In David McCullough’s work 1776 he writes “Stories were told of extraordinary feats of strength — how, for example, Washington had thrown a stone from the bed of a stream to the top of Virginia’s famous Natural Bridge, a height of 215 feet. The Philadelphia artist Charles Wilson Peale, who had been a guest at Mount Vernon in 1772, while painting Washington’s portrait, described how he and several other young men were on the lawn throwing an iron bar for sport, when Washington appeared and, without bothering to remove his coat, took a turn, throwing it ‘far, very far beyond our utmost limit.”

It was no doubt these stories that spawned the myth (yes it was a myth, the river was a mile wide) of Washington hurling a silver dollar across the Potomac River. Nevertheless, his physique was impressive and it helped gain the respect of his men, as well as the ladies.

Built For… Dance?

Not many know it, but Washington was well known for his graceful and accomplished dancing abilities, as well as his majestic presence and movement in general. Captain George Mercer noted in his 1760 description of Washington “His movements and gestures are graceful, his walk majestic, and he is a splendid horseman.” But don’t take it from me and Mercer, Washington was the bell of the ball often (especially as his fame grew), here are a few testaments to his Excellency’s moves:

“His Excellency (George Washington) and Mrs. Greene (wife of Nathaniel Greene) danced upwards of three hours without once sitting down.”
 — General Nathanael Greene to Colonel Jeremiah Wadsworth, Middle Brook, New Jersey, March 19, 1779.

“The General danced every set, that all the ladies might have the pleasure of dancing with him, or as it has since been handsomely expressed, get a touch of him.” 
— James Tilton to Gunning Bedford Jr., Annapolis, Maryland, December 25, 1783.

Daaamn George. Damn.

A Master Equestrian

There are some fantastic portraits of Washington mounted on a white steed ready for battle, and by all accounts its where he felt most comfortable. Even one of his biggest critics Thomas Jefferson stated after his passing that he was “the best horseman of his age, and the most graceful figure that could be seen on horseback,”.

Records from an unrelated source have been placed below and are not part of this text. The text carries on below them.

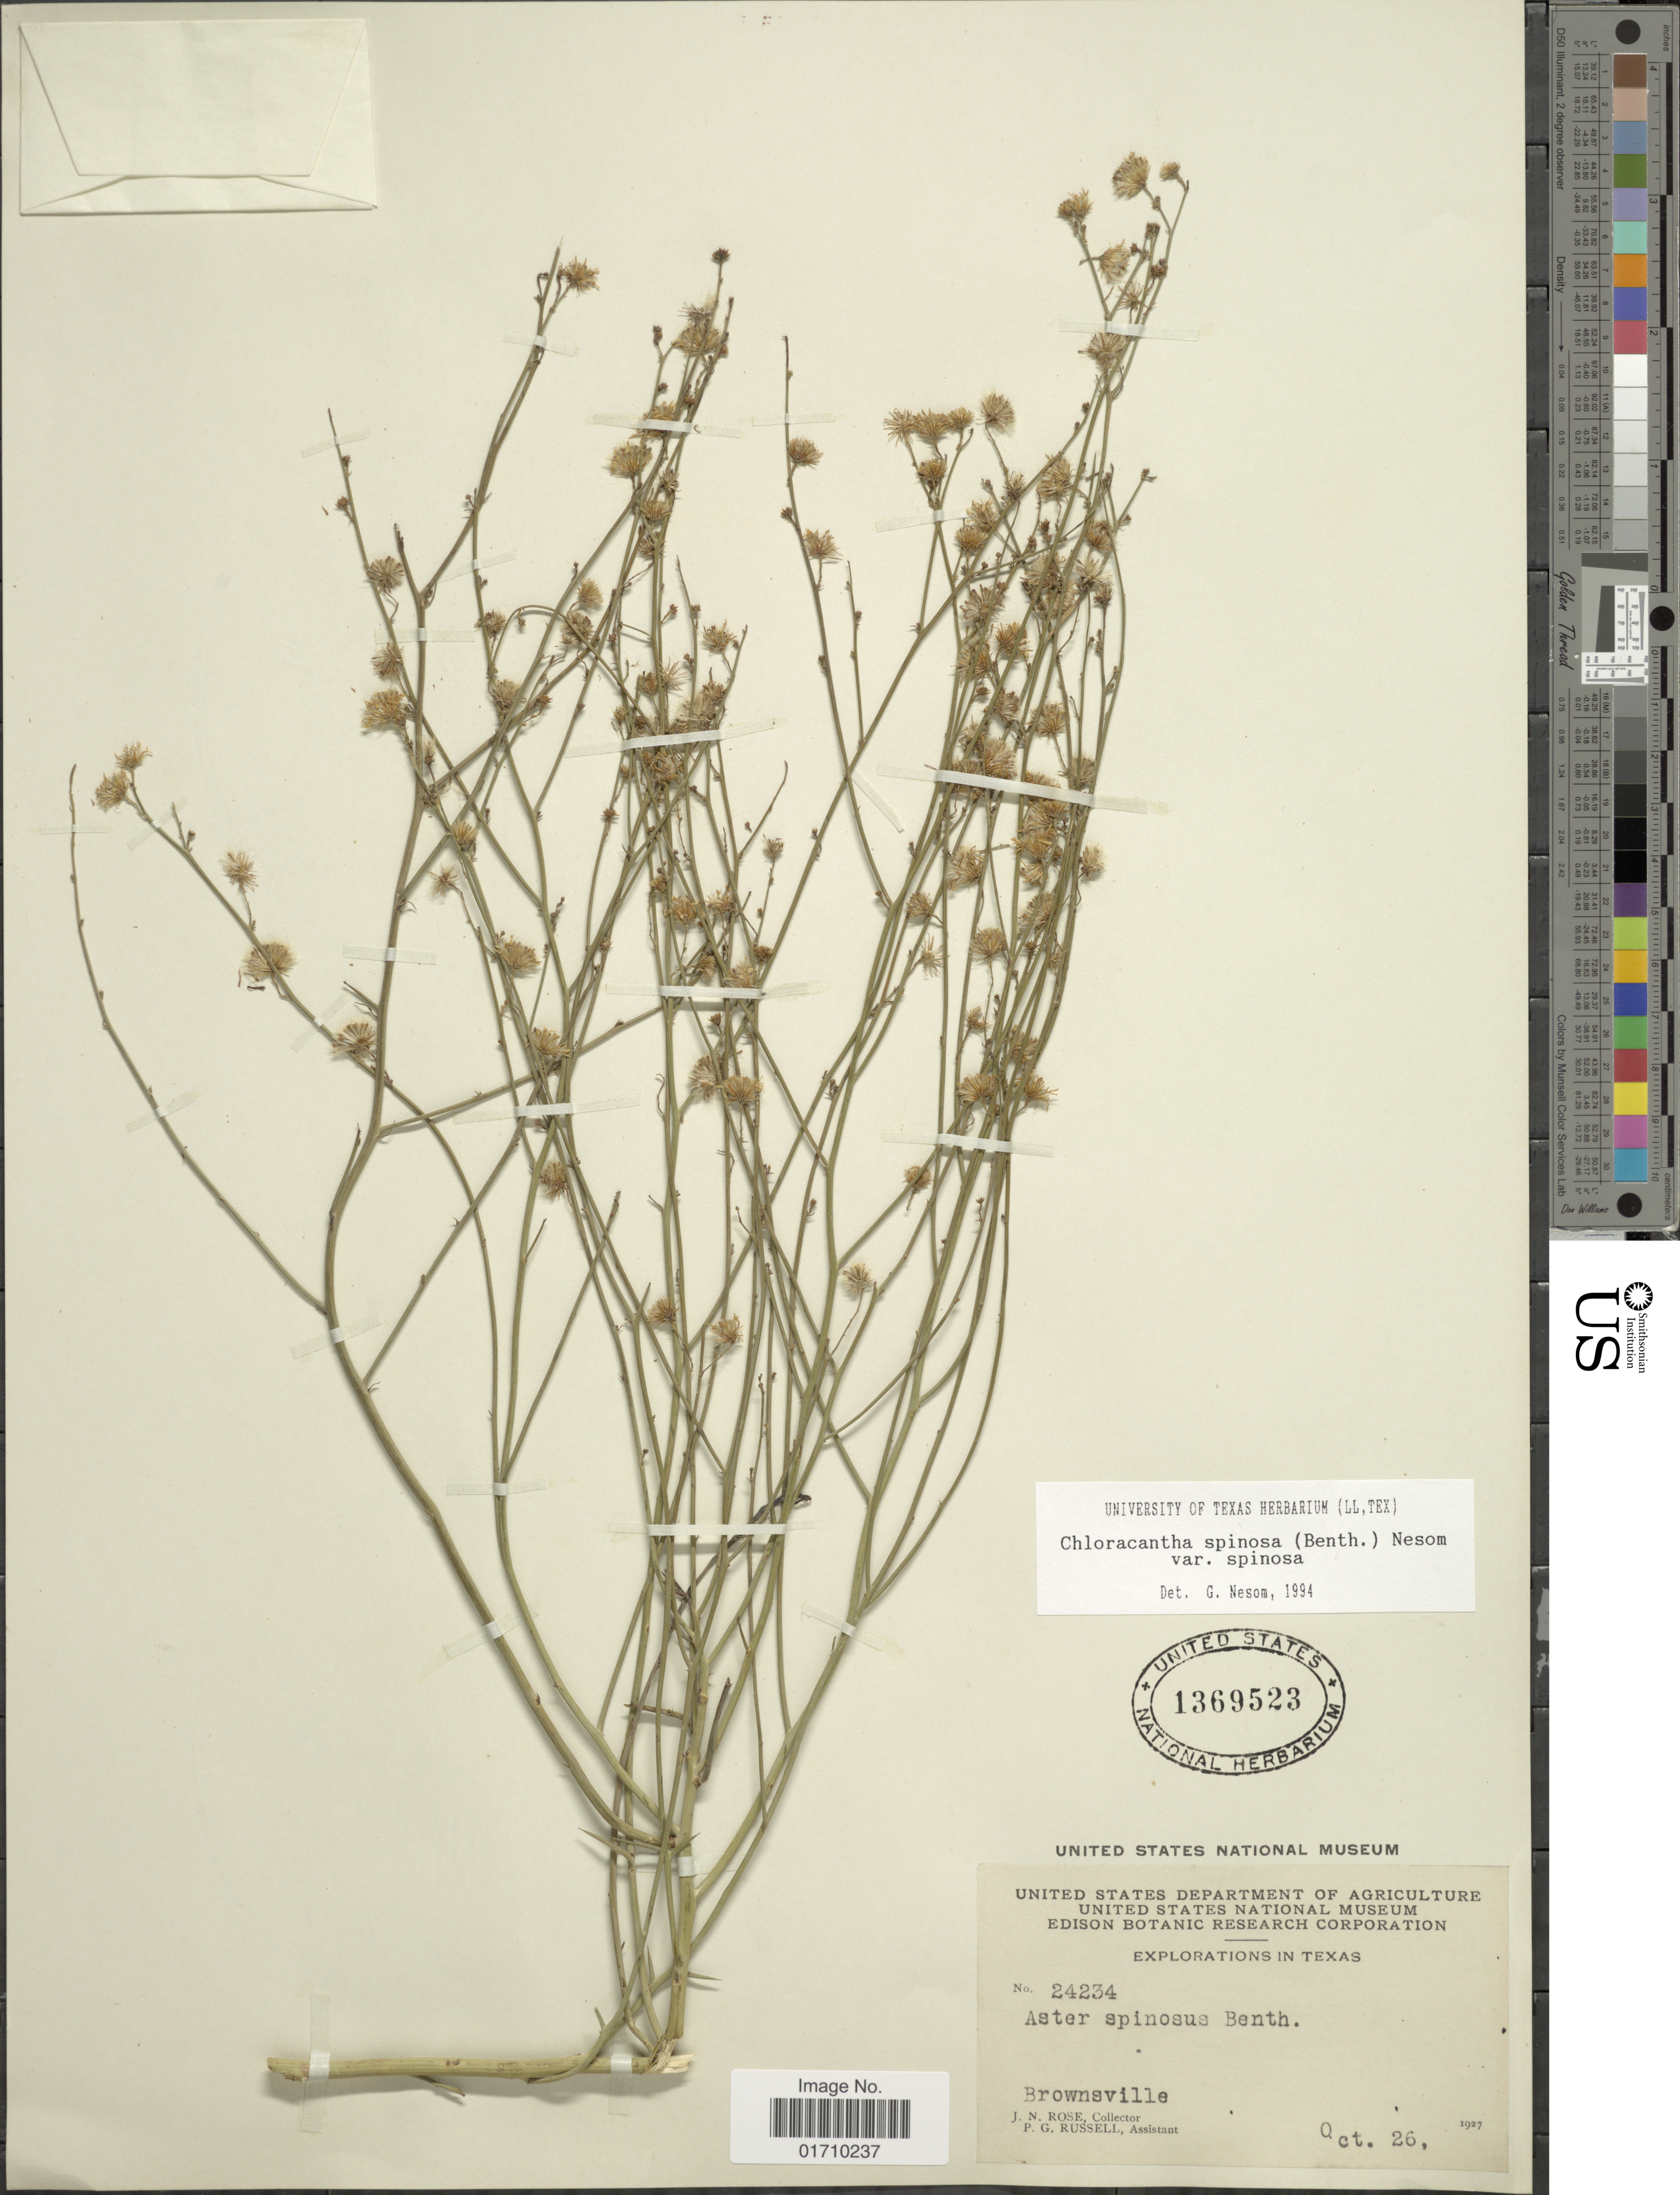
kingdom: Plantae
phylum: Tracheophyta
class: Magnoliopsida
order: Asterales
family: Asteraceae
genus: Chloracantha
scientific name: Chloracantha spinosa var. spinosa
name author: (Benth.) G.L. Nesom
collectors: J. N. Rose & P. G. Russell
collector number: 24234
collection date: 1927-10-26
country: United States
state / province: Texas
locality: Brownsville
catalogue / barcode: US 1369523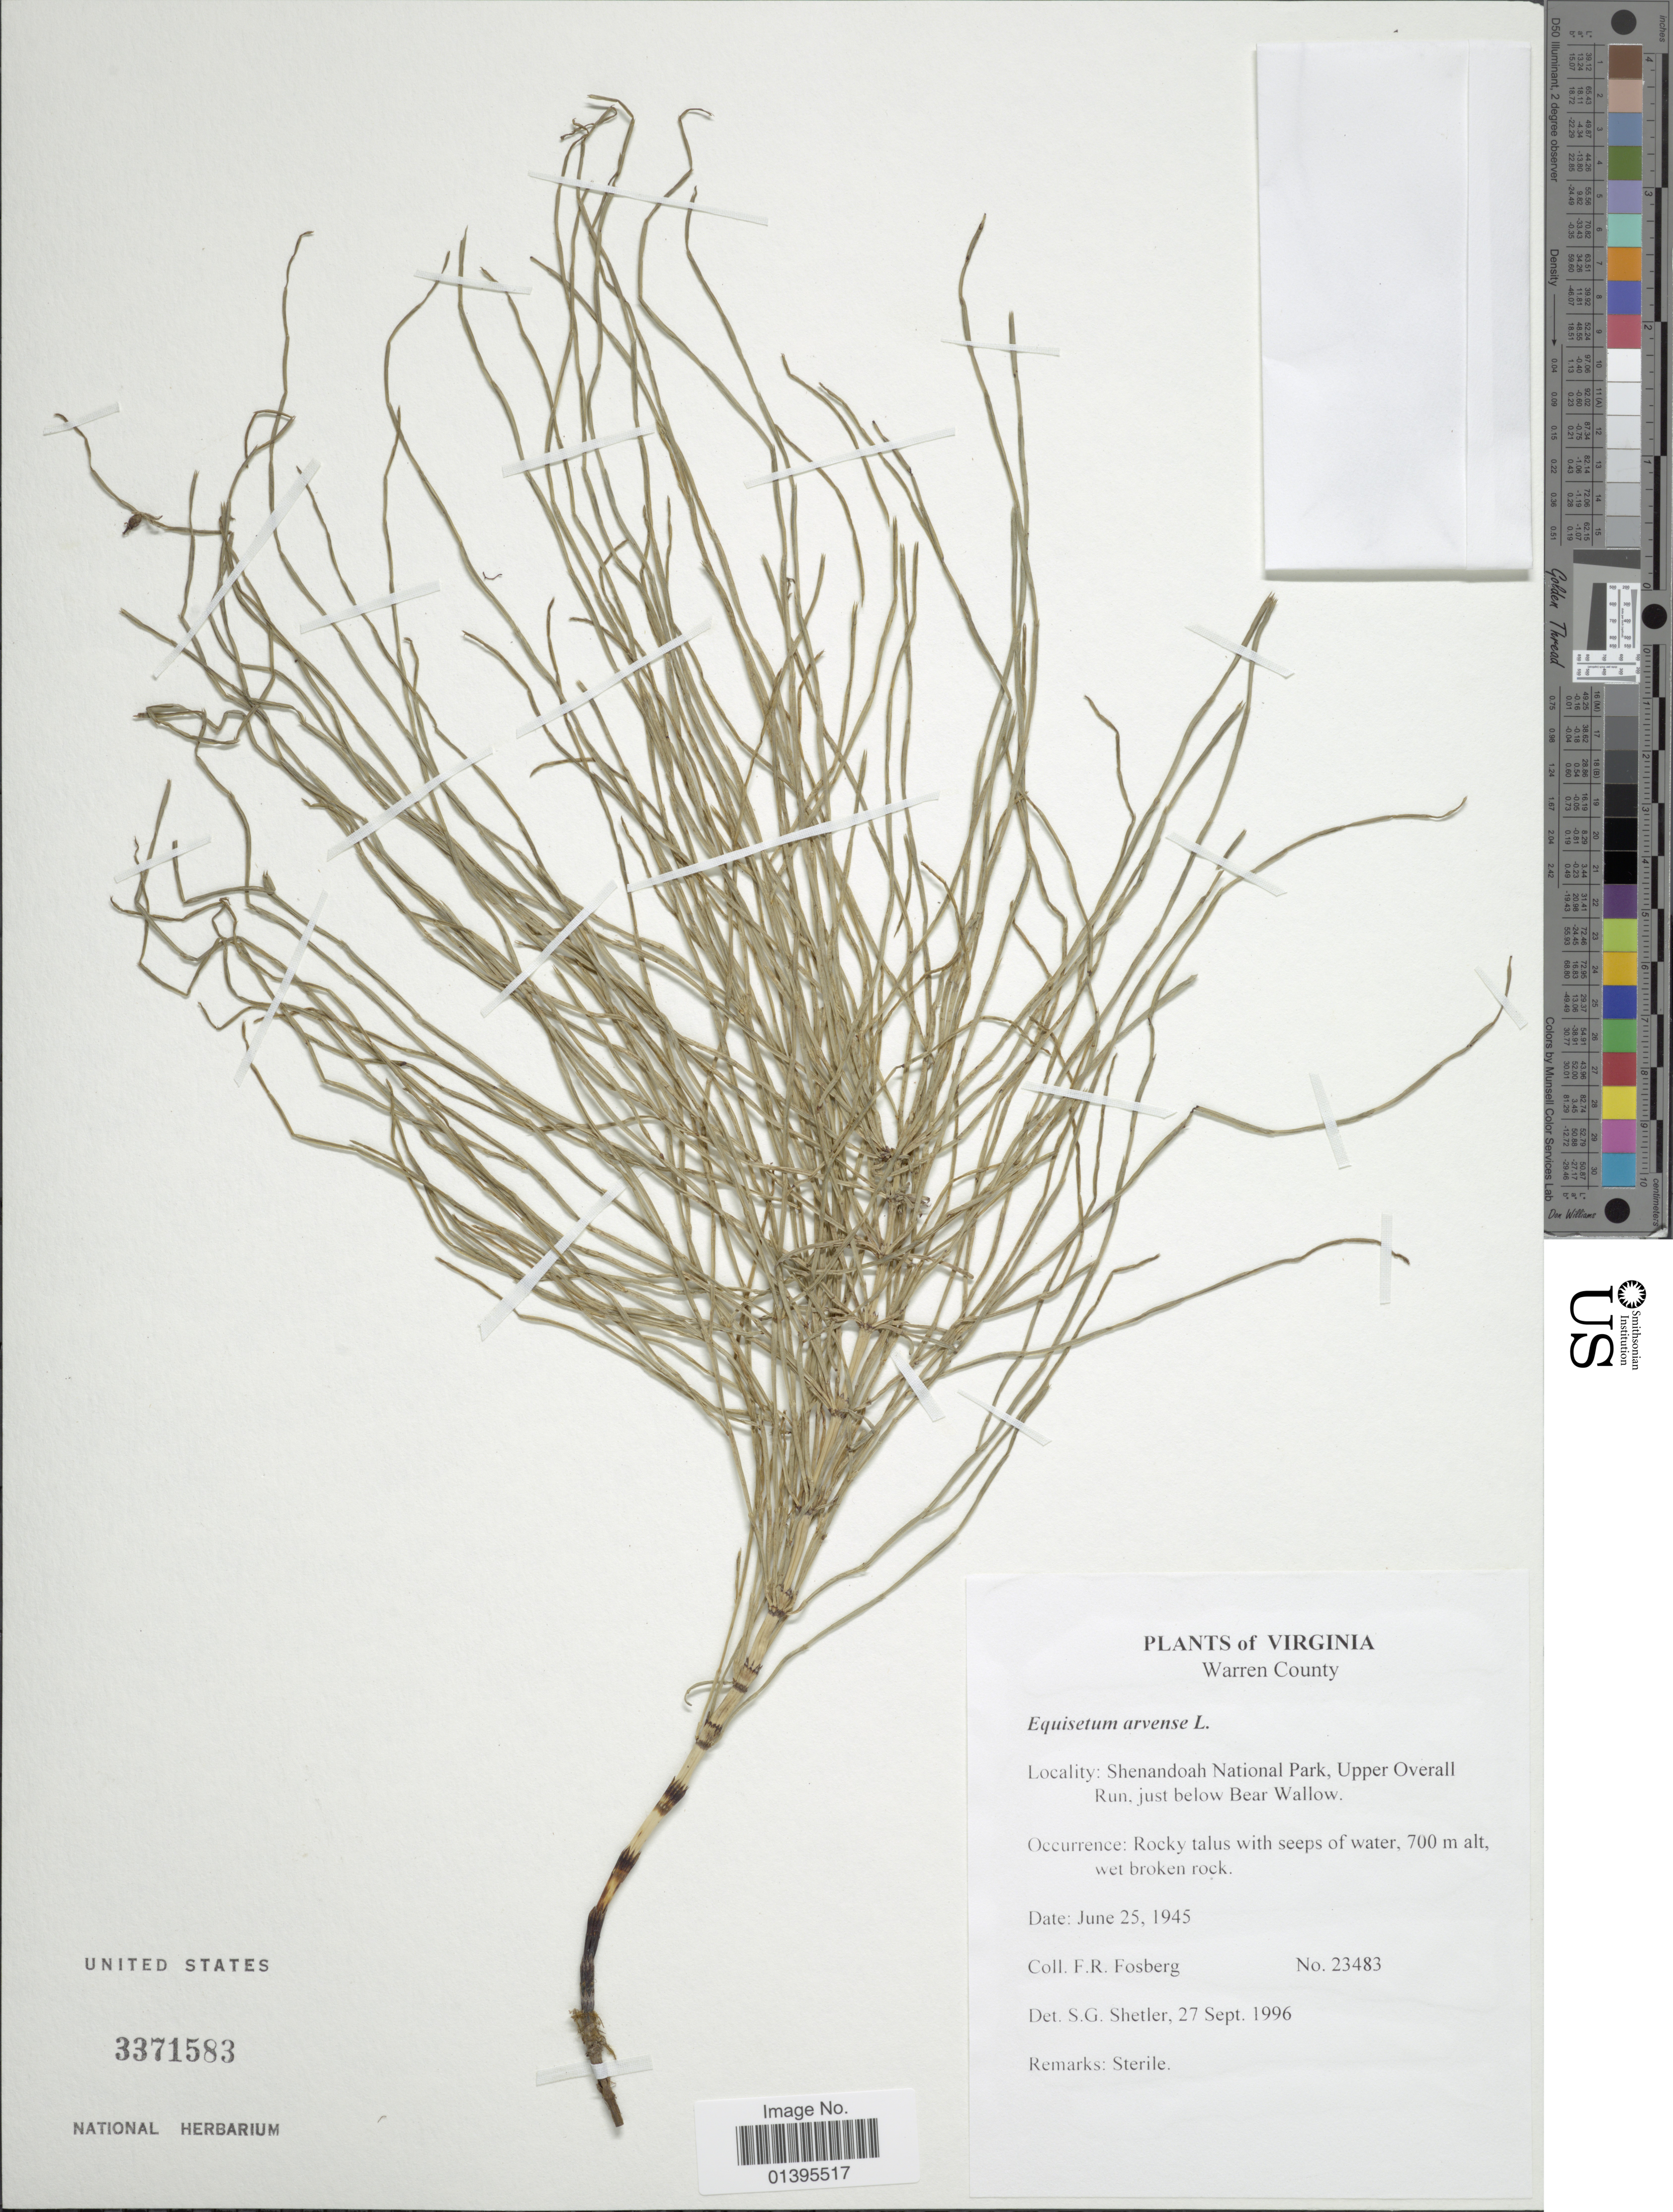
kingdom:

In David Hakett Fischer’s Washington’s Crossing he writes:

“George Washington rode up and down the column urging his men forward. Suddenly the general’s horse slipped and started to fall on a steep and icy slope. “While passing a Slanting Slippery bank,” Lieutenant Bostwick remembered, “his excellency’s horse[‘s] hind feet both slip’d from under him.” The animal began to go down. Elisha Bostwick watched in fascination as Washington locked his fingers in the animal’s mane and hauled up its heavy head by brute force. He shifted its balance backward just enough to allow the horse to regain its hind footing on the treacherous road. Bostwick wrote that the general “seiz’d his horses Mane and the Horse recovered.” It was an extraordinary feat of strength, skill and timing; and another reason why his soldiers stood in awe of this man.”


Washington was a fearless commander in chief. Unlike most of today’s politicians, who consider a big risk not wearing sunblock on the golf course, Washington quite literally risked life and limb to fight for his country. Not only did he fight along side his men, he quite literally would lead the charge, rising up on his horse and charging forward even as bullets whizzed past. In 1775, at the Battle of Monongahela he reportedly survived the battle with four bullet holes in his coat from close calls, and two dead horses, shot out right from beneath him. Talk about close calls.